White supremacy, white nationalism, whatever you want to call it: it’s the moral rot eating at American democracy since the beginning.

The only peace I can find is that another parallel line likewise runs through the American soul. From the unique experience of a specific group, we can come to partially and incompletely come to understand the suffering (and, I hope, the aspirations and joys) of another group. This is empathy, the greatest of human virtues. Occasionally we confront fellow humans who are completely lacking in this trait. But the gatherings and the vigils of the past few days tell me that it’s possible, at least, that a coalition of decency can arise.

Jonathan Greenblatt said it quite eloquently: You have to have zero tolerance for this.

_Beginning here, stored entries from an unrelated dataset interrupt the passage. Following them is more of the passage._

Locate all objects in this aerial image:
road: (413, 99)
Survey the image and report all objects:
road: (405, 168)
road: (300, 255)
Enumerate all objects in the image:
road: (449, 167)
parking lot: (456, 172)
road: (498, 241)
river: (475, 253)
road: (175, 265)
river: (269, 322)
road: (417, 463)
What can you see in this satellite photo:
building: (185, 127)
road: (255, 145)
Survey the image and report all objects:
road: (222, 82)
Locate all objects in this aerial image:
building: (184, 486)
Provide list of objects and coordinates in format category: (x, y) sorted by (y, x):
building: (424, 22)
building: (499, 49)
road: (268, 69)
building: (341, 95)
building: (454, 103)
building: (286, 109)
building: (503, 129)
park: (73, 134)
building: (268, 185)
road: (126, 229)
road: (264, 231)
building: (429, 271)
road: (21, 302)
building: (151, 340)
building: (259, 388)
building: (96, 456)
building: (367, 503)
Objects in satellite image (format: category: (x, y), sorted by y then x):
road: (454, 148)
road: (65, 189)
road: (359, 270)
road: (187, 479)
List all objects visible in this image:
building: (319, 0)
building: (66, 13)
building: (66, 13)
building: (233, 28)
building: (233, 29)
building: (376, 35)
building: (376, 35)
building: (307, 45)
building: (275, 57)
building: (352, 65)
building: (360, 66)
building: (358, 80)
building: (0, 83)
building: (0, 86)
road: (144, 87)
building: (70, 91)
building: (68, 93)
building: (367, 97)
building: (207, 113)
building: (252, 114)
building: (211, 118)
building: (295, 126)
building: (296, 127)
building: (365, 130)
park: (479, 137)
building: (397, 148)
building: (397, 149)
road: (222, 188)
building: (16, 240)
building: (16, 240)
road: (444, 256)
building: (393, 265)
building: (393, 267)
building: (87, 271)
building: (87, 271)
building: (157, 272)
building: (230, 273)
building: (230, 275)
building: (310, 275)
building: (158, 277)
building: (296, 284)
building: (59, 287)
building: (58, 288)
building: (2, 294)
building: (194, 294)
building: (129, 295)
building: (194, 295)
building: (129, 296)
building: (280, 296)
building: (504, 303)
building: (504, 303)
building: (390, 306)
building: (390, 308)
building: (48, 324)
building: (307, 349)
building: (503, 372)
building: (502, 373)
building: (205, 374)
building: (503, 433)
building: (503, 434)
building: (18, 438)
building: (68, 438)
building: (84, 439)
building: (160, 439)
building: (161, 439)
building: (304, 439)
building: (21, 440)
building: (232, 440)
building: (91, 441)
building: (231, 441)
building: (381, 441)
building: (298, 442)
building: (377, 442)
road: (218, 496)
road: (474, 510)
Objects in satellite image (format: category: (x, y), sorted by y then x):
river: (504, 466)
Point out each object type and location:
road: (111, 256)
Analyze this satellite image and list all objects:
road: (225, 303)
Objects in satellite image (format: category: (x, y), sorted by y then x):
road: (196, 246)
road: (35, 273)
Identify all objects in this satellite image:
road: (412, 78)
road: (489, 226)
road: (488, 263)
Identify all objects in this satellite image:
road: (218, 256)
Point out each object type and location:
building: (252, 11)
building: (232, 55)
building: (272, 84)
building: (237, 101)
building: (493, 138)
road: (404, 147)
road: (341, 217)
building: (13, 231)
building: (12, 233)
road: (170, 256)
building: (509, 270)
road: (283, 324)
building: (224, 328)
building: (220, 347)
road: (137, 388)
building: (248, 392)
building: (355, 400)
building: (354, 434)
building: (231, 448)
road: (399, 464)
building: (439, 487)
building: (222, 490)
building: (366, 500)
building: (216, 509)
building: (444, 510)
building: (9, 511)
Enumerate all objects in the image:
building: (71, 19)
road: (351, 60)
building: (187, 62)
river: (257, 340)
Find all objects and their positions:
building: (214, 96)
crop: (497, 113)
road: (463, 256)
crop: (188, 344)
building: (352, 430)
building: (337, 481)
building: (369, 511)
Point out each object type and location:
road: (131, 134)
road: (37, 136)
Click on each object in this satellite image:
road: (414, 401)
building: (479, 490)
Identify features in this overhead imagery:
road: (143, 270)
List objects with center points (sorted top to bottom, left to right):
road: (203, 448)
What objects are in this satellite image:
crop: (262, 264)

If your candidate is attacking George Soros or the “globalists,” or a member of Congress from your party is embracing Holocaust deniers, you must stand up and tell them to stop.

If your allies in a range of social justice causes either explain away the anti-Semitism of the Nation of Islam by citing the good work they may do or justify demonizing the Jewish state of Israel and its existence, then they need to know that they can no longer be your ally.

If your favorite social media platform continues to refuse to remove anti-Semitic garbage from its site, then vote with your clicks and deactivate your account.

When we consider this horror in the days and weeks to come, we should keep that in mind. It is about the poisonous sprout of white supremacy – and those who would enable it with their silent nods and coded dog whistles.